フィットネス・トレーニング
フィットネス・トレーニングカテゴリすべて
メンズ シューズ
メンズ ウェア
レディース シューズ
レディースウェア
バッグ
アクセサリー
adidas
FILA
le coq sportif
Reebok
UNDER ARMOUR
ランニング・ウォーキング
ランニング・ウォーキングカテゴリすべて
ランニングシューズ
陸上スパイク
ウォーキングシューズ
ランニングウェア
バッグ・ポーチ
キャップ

● **WORK TASK**
Retype all the records above without changing a word.

● **SOLUTION FOR THIS TASK**
フィットネス・トレーニング
フィットネス・トレーニングカテゴリすべて
メンズ シューズ
メンズ ウェア
レディース シューズ
レディースウェア
バッグ
アクセサリー
adidas
FILA
le coq sportif
Reebok
UNDER ARMOUR
ランニング・ウォーキング
ランニング・ウォーキングカテゴリすべて
ランニングシューズ
陸上スパイク
ウォーキングシューズ
ランニングウェア
バッグ・ポーチ
キャップ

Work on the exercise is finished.